# The Shelf Pin Jig From Kreg Tool.



## rsharp

Thanks for the review Aaron! I've been using my home-made jig for years, but this little gem is something worth considering, as I'm getting ready to build four full-size bookcases for a church library. Including photos with your review is a very strong selling point. Thanks for including them!


----------



## NiteWalker

Great review, thanks for posting!

I've been using the rockler jig I got on sale for $20 a few years back. It does the job just fine but for smaller cabinets after assembly I can see the kreg having an advantage.


----------



## thedude50

to me the big advantage the kreg has over the jigit it is ther jigit was made of plexiglas and cracked too easy this jig is tougher and will hold up like all my kreeg jigs i would have given this 5 stars but its your reviewe not mine


----------



## willy66

Thanks for the Review….Ordered mine online, and is due to come in today for delivery. Seemed like the best bang for the buck and Kreg has good quality jigs. What I liked most about it, was that it can be used once the face frames are installed.


----------



## Blackie_

Nice interview, I like my peg board method best though, much faster from what I've read here in this interview.


----------



## affyx

thanks for the review! that lack of onboard storage space for the allen wrench perplexed me as well - strange for Kreg to overlook something like that.

mine came with the wrong size depth stop for the drill bit - Kreg customer service was EXCELLENT and sent me a new one right away (which came bundled with another locator pin, nice to have a spare)

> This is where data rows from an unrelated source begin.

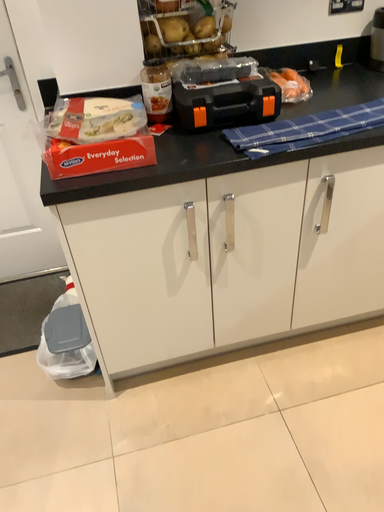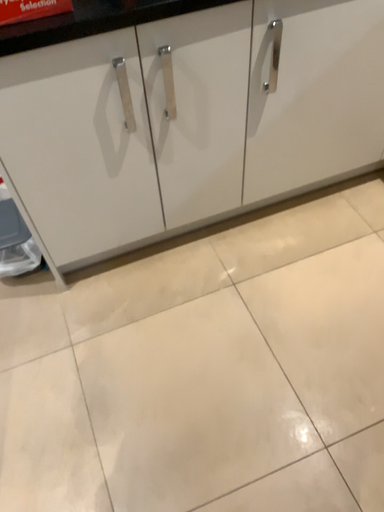
Question: Which way did the camera rotate in the video?

Choices:
 (A) rotated right
 (B) rotated left

Answer: (A)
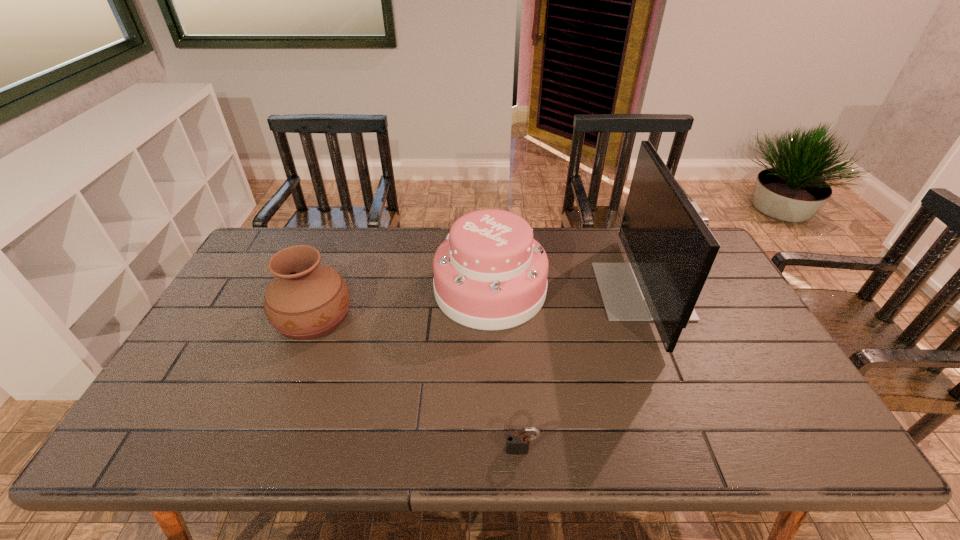
This screenshot has width=960, height=540. In the image, there is a desktop. In order to click on vacant space at the far left corner in this screenshot , I will do click(309, 230).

just as in your pics, the tearout was more than expected, but still think this is a good jig for the money


----------



## Viking

Aaron;

Excellent review. I received mine three weeks ago an immediately put it to use drill shelf pin holes for shop storage cabinets I am building. As you noted it comes with a 1/4" bit. Drilled my holes with absolutely no problems but, when I went to my hardware drawer I realized that the two packages of 25 shelf pins I had purchased some time ago were 5mm. Solution? Easy! Do what any good woodworker would do. Got on Amazon and ordered two packages of 1/4" pins and a Kreg 5mm bit. Now I am covered.

Good luck.


----------



## pmcwood

Thanks for an excellent review, if you are interested in Kreg Tool and Kreg Jigs we offer a Kreg Shelf Pin Jig with 5mm bit as a package


----------



## grub32

I bought one and was able to drill three large cabinets in less than 10 mins. Best tool i have ever used for this.

Grub


----------



## NiteWalker

So after revisiting things a bit, and based on the typically small cabinets I build, as well as the fact that amazon has it for $27, I jumped on the kreg shelf pin jig. Thanks again for the review!


----------



## Peteybadboy

I have one. I would recoment it.


----------